BEGIN Given records

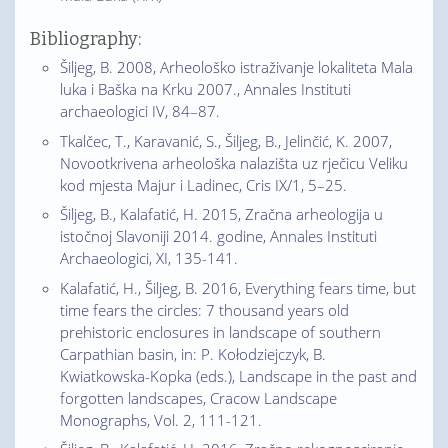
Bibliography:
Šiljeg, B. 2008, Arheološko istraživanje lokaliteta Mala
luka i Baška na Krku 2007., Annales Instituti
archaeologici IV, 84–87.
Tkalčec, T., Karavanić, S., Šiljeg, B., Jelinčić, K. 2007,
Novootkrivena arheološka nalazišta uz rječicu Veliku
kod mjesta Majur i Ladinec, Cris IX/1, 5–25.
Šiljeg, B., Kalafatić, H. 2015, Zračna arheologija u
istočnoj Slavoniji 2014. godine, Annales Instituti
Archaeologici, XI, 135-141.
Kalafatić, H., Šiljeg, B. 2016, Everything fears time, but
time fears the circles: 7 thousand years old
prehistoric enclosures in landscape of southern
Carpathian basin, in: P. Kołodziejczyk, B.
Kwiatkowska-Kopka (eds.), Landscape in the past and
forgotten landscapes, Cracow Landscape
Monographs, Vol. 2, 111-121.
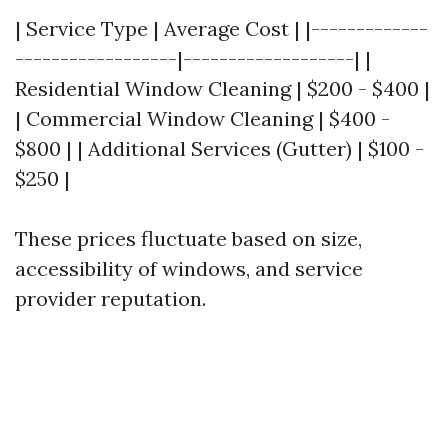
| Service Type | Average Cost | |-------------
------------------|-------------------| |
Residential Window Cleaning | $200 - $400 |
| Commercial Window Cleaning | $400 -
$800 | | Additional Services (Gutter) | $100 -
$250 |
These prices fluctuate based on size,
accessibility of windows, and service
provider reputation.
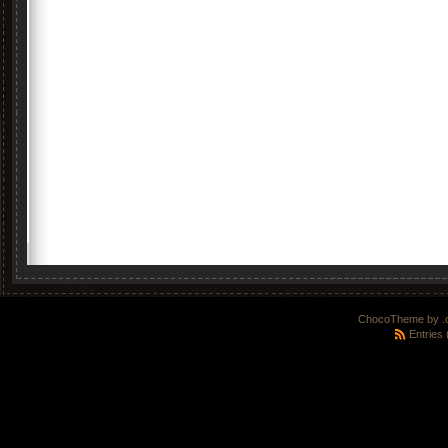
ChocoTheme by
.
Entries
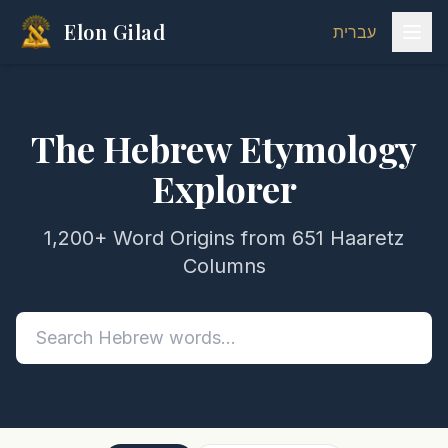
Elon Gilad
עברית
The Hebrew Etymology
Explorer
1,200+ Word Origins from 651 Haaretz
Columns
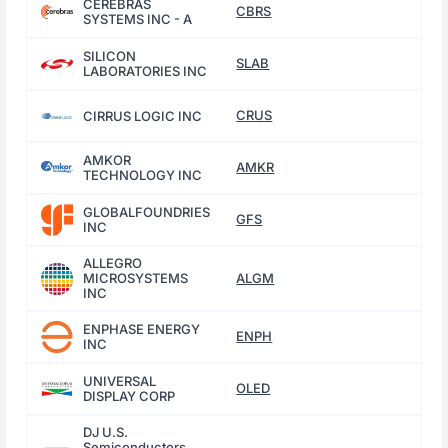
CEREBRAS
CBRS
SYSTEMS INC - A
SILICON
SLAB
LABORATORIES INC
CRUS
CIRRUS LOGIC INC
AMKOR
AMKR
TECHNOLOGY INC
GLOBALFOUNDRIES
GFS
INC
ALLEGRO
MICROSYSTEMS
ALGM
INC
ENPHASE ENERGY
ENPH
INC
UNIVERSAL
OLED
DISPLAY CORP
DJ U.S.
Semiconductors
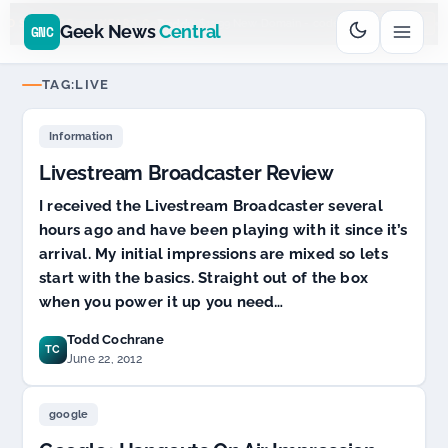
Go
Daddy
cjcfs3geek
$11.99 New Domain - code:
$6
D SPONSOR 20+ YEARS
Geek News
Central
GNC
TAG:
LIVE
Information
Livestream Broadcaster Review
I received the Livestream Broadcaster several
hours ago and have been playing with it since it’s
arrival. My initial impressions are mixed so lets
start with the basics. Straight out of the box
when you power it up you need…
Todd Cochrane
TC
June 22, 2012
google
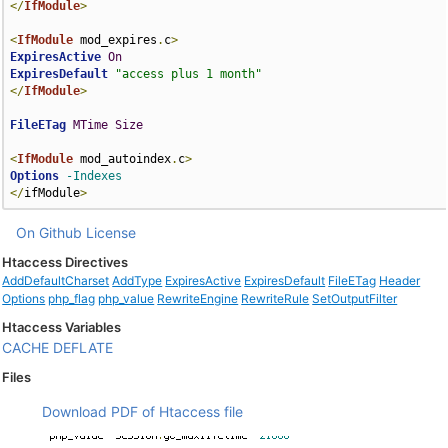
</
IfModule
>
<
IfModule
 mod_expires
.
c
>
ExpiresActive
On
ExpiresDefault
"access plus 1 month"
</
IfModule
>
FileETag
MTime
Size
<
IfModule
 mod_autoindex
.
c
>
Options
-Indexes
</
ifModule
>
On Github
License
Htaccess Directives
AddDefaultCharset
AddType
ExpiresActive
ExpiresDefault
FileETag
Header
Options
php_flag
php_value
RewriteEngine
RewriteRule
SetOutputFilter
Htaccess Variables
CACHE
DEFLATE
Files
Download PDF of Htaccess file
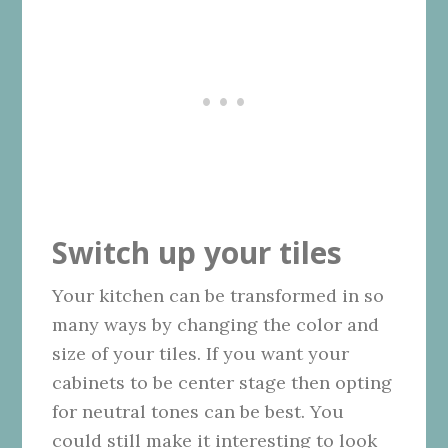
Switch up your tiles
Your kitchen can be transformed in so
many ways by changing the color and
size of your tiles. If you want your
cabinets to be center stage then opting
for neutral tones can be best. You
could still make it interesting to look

END Given records

Activity: Rewrite the listing above with every "Window Cleaning" changed to "Window Washing" and all other text left as it is. Omit the pictures from your answer.

Answer section:
Bibliography:
Šiljeg, B. 2008, Arheološko istraživanje lokaliteta Mala
luka i Baška na Krku 2007., Annales Instituti
archaeologici IV, 84–87.
Tkalčec, T., Karavanić, S., Šiljeg, B., Jelinčić, K. 2007,
Novootkrivena arheološka nalazišta uz rječicu Veliku
kod mjesta Majur i Ladinec, Cris IX/1, 5–25.
Šiljeg, B., Kalafatić, H. 2015, Zračna arheologija u
istočnoj Slavoniji 2014. godine, Annales Instituti
Archaeologici, XI, 135-141.
Kalafatić, H., Šiljeg, B. 2016, Everything fears time, but
time fears the circles: 7 thousand years old
prehistoric enclosures in landscape of southern
Carpathian basin, in: P. Kołodziejczyk, B.
Kwiatkowska-Kopka (eds.), Landscape in the past and
forgotten landscapes, Cracow Landscape
Monographs, Vol. 2, 111-121.
| Service Type | Average Cost | |-------------
------------------|-------------------| |
Residential Window Washing | $200 - $400 |
| Commercial Window Washing | $400 -
$800 | | Additional Services (Gutter) | $100 -
$250 |
These prices fluctuate based on size,
accessibility of windows, and service
provider reputation.
ChocoTheme by
.
Entries
Elon Gilad
עברית
The Hebrew Etymology
Explorer
1,200+ Word Origins from 651 Haaretz
Columns
CEREBRAS
CBRS
SYSTEMS INC - A
SILICON
SLAB
LABORATORIES INC
CRUS
CIRRUS LOGIC INC
AMKOR
AMKR
TECHNOLOGY INC
GLOBALFOUNDRIES
GFS
INC
ALLEGRO
MICROSYSTEMS
ALGM
INC
ENPHASE ENERGY
ENPH
INC
UNIVERSAL
OLED
DISPLAY CORP
DJ U.S.
Semiconductors
Go
Daddy
cjcfs3geek
$11.99 New Domain - code:
$6
D SPONSOR 20+ YEARS
Geek News
Central
GNC
TAG:
LIVE
Information
Livestream Broadcaster Review
I received the Livestream Broadcaster several
hours ago and have been playing with it since it’s
arrival. My initial impressions are mixed so lets
start with the basics. Straight out of the box
when you power it up you need…
Todd Cochrane
TC
June 22, 2012
google
</
IfModule
>
<
IfModule
 mod_expires
.
c
>
ExpiresActive
On
ExpiresDefault
"access plus 1 month"
</
IfModule
>
FileETag
MTime
Size
<
IfModule
 mod_autoindex
.
c
>
Options
-Indexes
</
ifModule
>
On Github
License
Htaccess Directives
AddDefaultCharset
AddType
ExpiresActive
ExpiresDefault
FileETag
Header
Options
php_flag
php_value
RewriteEngine
RewriteRule
SetOutputFilter
Htaccess Variables
CACHE
DEFLATE
Files
Download PDF of Htaccess file
Switch up your tiles
Your kitchen can be transformed in so
many ways by changing the color and
size of your tiles. If you want your
cabinets to be center stage then opting
for neutral tones can be best. You
could still make it interesting to look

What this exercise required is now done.